Indian ministry denies advising pregnant women to avoid sex
The Indian government has pushed back against what it calls “inaccurate” media reports that focused on its recent advice to expectant mothers, denying that it recommended pregnant women abstain from sex.
The Ministry of Ayurveda, Yoga and Naturopathy, Unani, Siddha and Homoeopathy, or AYUSH, released a statement to clarify the controversial advice it issued to pregnant women last week.
A booklet titled “Mother and Child Care” was put together by India’s Central Council for Research in Yoga and Naturopathy, a body that falls under AYUSH. It offered a range of advice that included avoiding foods such as tea, coffee, oily foods and white flour, as well as avoiding non-vegetables — meaning meat.
The ministry confirmed that the latter recommendation was made because a vegetarian diet is central to yoga and naturopathy, and it reiterated the advice about avoiding other foods.
Early local media reports claimed that the government had recommended that women avoid sex for the duration of their pregnancies.
“This is far from the truth,” the ministry said. “In fact, the words ‘no sex’ do not feature at all in the booklet.
“The booklet contains general guidelines for pregnant women, which are based on the principles and concepts of Yoga & Naturopathy. … It is now widely accepted across the world that practice of Yoga under expert supervision can be immensely beneficial to the expecting mother.”
Prime Minister Narendra Modi is known for his love of yoga, and in recent years, the government has pushed to raise the practice’s prominence.
“In India, there’s always a tension between traditional and evidence-based approaches to medicine,” said Dr. Anthony Costello, director of the World Health Organization’s Department of Maternal, Newborn, Child and Adolescent Health.

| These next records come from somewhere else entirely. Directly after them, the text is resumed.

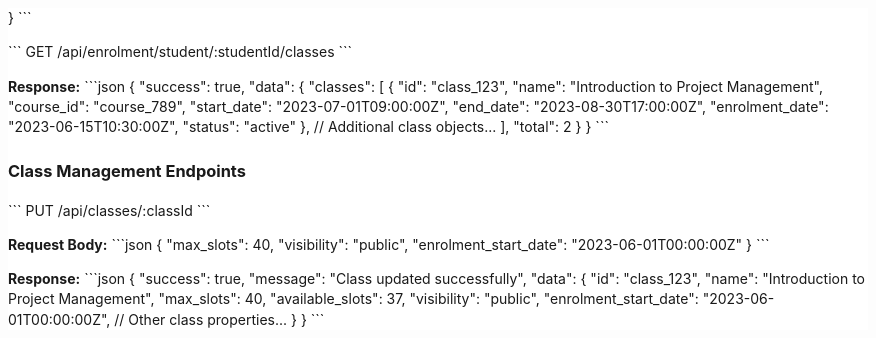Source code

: }
\`\`\`

\`\`\`
GET /api/enrolment/student/:studentId/classes
\`\`\`

**Response:**
\`\`\`json
{
  "success": true,
  "data": {
    "classes": [
      {
        "id": "class_123",
        "name": "Introduction to Project Management",
        "course_id": "course_789",
        "start_date": "2023-07-01T09:00:00Z",
        "end_date": "2023-08-30T17:00:00Z",
        "enrolment_date": "2023-06-15T10:30:00Z",
        "status": "active"
      },
      // Additional class objects...
    ],
    "total": 2
  }
}
\`\`\`

### Class Management Endpoints

\`\`\`
PUT /api/classes/:classId
\`\`\`

**Request Body:**
\`\`\`json
{
  "max_slots": 40,
  "visibility": "public",
  "enrolment_start_date": "2023-06-01T00:00:00Z"
}
\`\`\`

**Response:**
\`\`\`json
{
  "success": true,
  "message": "Class updated successfully",
  "data": {
    "id": "class_123",
    "name": "Introduction to Project Management",
    "max_slots": 40,
    "available_slots": 37,
    "visibility": "public",
    "enrolment_start_date": "2023-06-01T00:00:00Z",
    // Other class properties...
  }
}
\`\`\`
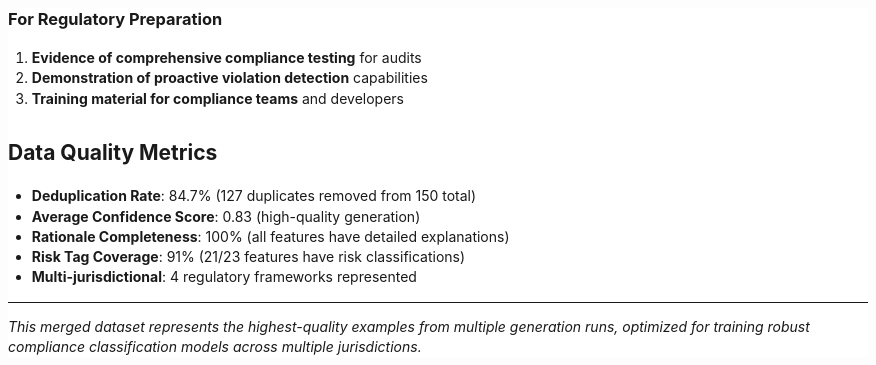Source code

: ### For Regulatory Preparation
1. **Evidence of comprehensive compliance testing** for audits
2. **Demonstration of proactive violation detection** capabilities
3. **Training material for compliance teams** and developers

## Data Quality Metrics

- **Deduplication Rate**: 84.7% (127 duplicates removed from 150 total)
- **Average Confidence Score**: 0.83 (high-quality generation)
- **Rationale Completeness**: 100% (all features have detailed explanations)  
- **Risk Tag Coverage**: 91% (21/23 features have risk classifications)
- **Multi-jurisdictional**: 4 regulatory frameworks represented

---

*This merged dataset represents the highest-quality examples from multiple generation runs, optimized for training robust compliance classification models across multiple jurisdictions.*
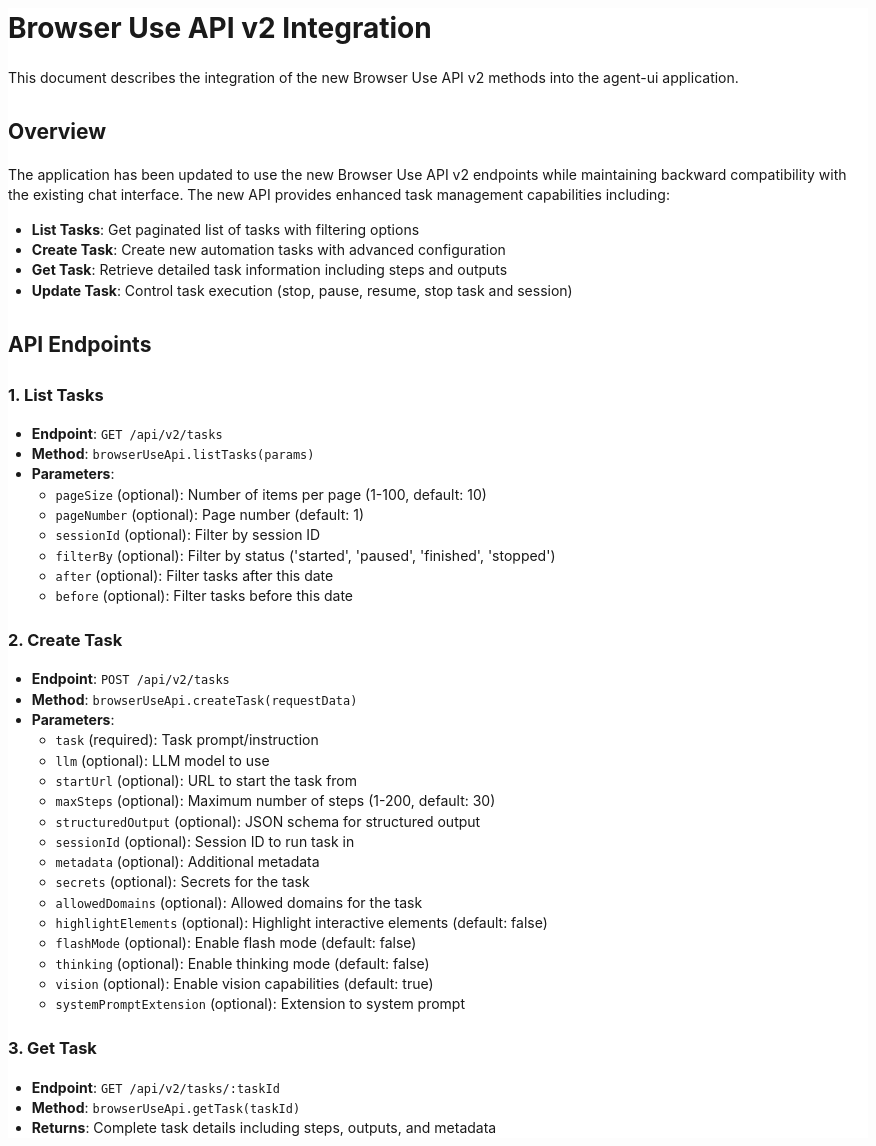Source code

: # Browser Use API v2 Integration

This document describes the integration of the new Browser Use API v2 methods into the agent-ui application.

## Overview

The application has been updated to use the new Browser Use API v2 endpoints while maintaining backward compatibility with the existing chat interface. The new API provides enhanced task management capabilities including:

- **List Tasks**: Get paginated list of tasks with filtering options
- **Create Task**: Create new automation tasks with advanced configuration
- **Get Task**: Retrieve detailed task information including steps and outputs
- **Update Task**: Control task execution (stop, pause, resume, stop task and session)

## API Endpoints

### 1. List Tasks
- **Endpoint**: `GET /api/v2/tasks`
- **Method**: `browserUseApi.listTasks(params)`
- **Parameters**:
  - `pageSize` (optional): Number of items per page (1-100, default: 10)
  - `pageNumber` (optional): Page number (default: 1)
  - `sessionId` (optional): Filter by session ID
  - `filterBy` (optional): Filter by status ('started', 'paused', 'finished', 'stopped')
  - `after` (optional): Filter tasks after this date
  - `before` (optional): Filter tasks before this date

### 2. Create Task
- **Endpoint**: `POST /api/v2/tasks`
- **Method**: `browserUseApi.createTask(requestData)`
- **Parameters**:
  - `task` (required): Task prompt/instruction
  - `llm` (optional): LLM model to use
  - `startUrl` (optional): URL to start the task from
  - `maxSteps` (optional): Maximum number of steps (1-200, default: 30)
  - `structuredOutput` (optional): JSON schema for structured output
  - `sessionId` (optional): Session ID to run task in
  - `metadata` (optional): Additional metadata
  - `secrets` (optional): Secrets for the task
  - `allowedDomains` (optional): Allowed domains for the task
  - `highlightElements` (optional): Highlight interactive elements (default: false)
  - `flashMode` (optional): Enable flash mode (default: false)
  - `thinking` (optional): Enable thinking mode (default: false)
  - `vision` (optional): Enable vision capabilities (default: true)
  - `systemPromptExtension` (optional): Extension to system prompt

### 3. Get Task
- **Endpoint**: `GET /api/v2/tasks/:taskId`
- **Method**: `browserUseApi.getTask(taskId)`
- **Returns**: Complete task details including steps, outputs, and metadata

“The WHO strongly advise a healthy, balanced diet. That doesn’t necessarily exclude meat,” he said. “In India, many millions of women are malnourished and anemic; India really should focus more on the calorie consumption of these women.”
On the Indian government’s yoga advice, however, Costello was more encouraging.
“Growing numbers of studies show its benefits in many areas, particularly for lower back pain, which is quite common in pregnancy,” he said. “I think, given that exercise is a good thing, recommending yoga is a good thing.”